This must be one of the most comprehensive and convincing studies I have come across in the last year. Both a human and a rodent study combined into one. Pretty telling as to whether you want to eat high PUFA or glucose. The patients were on a high-fat diet (35% of calories) and the fat was at least 80% PUFA. Keep in mind that this actually is NOT a high fat diet, and is close to what most people eat on a daily basis. High fat diet is clinically defined as 45% of calories or more.
Such a good study on so many levels.

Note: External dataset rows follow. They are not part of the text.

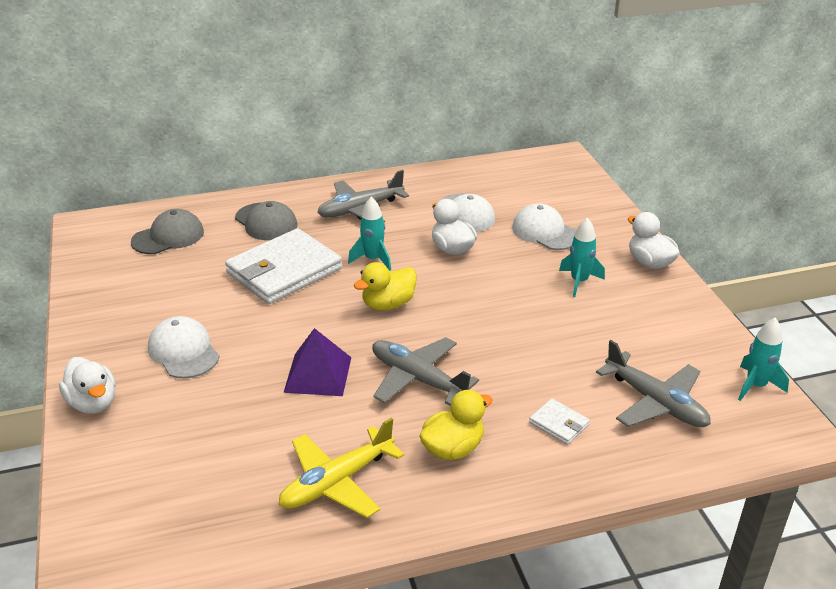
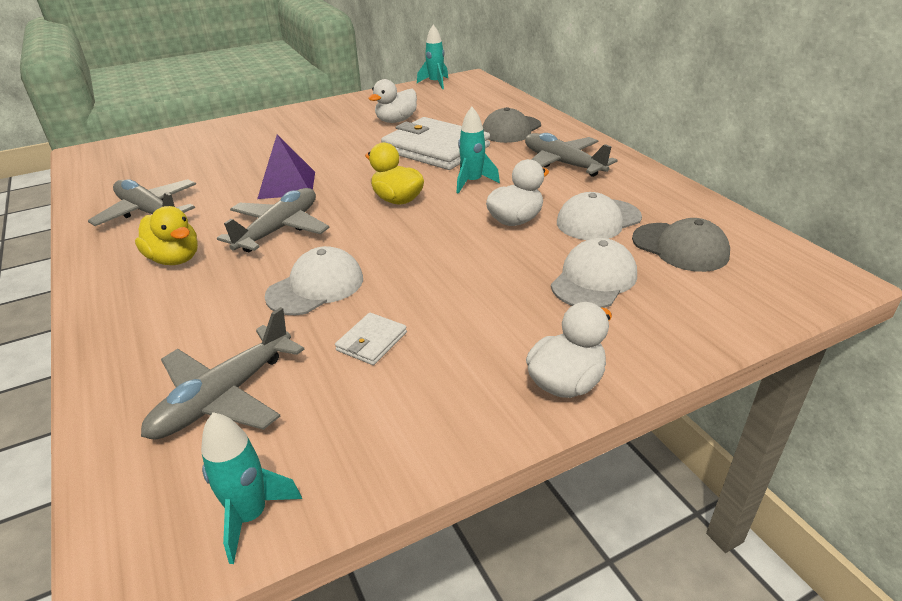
camera: 80 degrees right, 0 degrees up
white duck [59,357,116,414] -> white duck moved to [368,79,417,123]
grey cap [131,209,204,254] -> grey cap moved to [632,218,730,272]
white cap [148,316,220,379] -> white cap moved to [265,246,363,315]
yellow plane [278,418,404,518] -> grey plane [88,179,196,226]
white wallet [529,398,590,445] -> white wallet moved to [335,313,407,365]
turquoise rocket [559,218,605,297] -> turquoise rocket moved to [417,25,448,89]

I suggest it strongly to everyone who has the time to read it!
Several key points:
1. The high fat (PUFA) diet induced the same negative effects on oxidative phosphorylation as established diabetes.
2. Fasting has the same effect on oxidative metabolism as a high fat (PUFA) diet and induced a diabetes-like state.
3. Free fatty acids are NOT elevated by high fat (PUFA) diet but fat influx into the muscle IS elevated and that is what drives the process of insulin resistance.
4. Free fatty acids directly inhibit insulin signaling. So, burning fat is not desirable even if it is saturated fat.
5. High fat (PUFA) diet induced strong inhibition of cytochrome C oxidase (-27%) and PGC1a/b by about 40%.
6. In Peatarian terms - high fat (PUFA) diet creates the same field as fasting, aging, diabetes, and cancer - i.e. inhibition of the ability to oxidize glucose.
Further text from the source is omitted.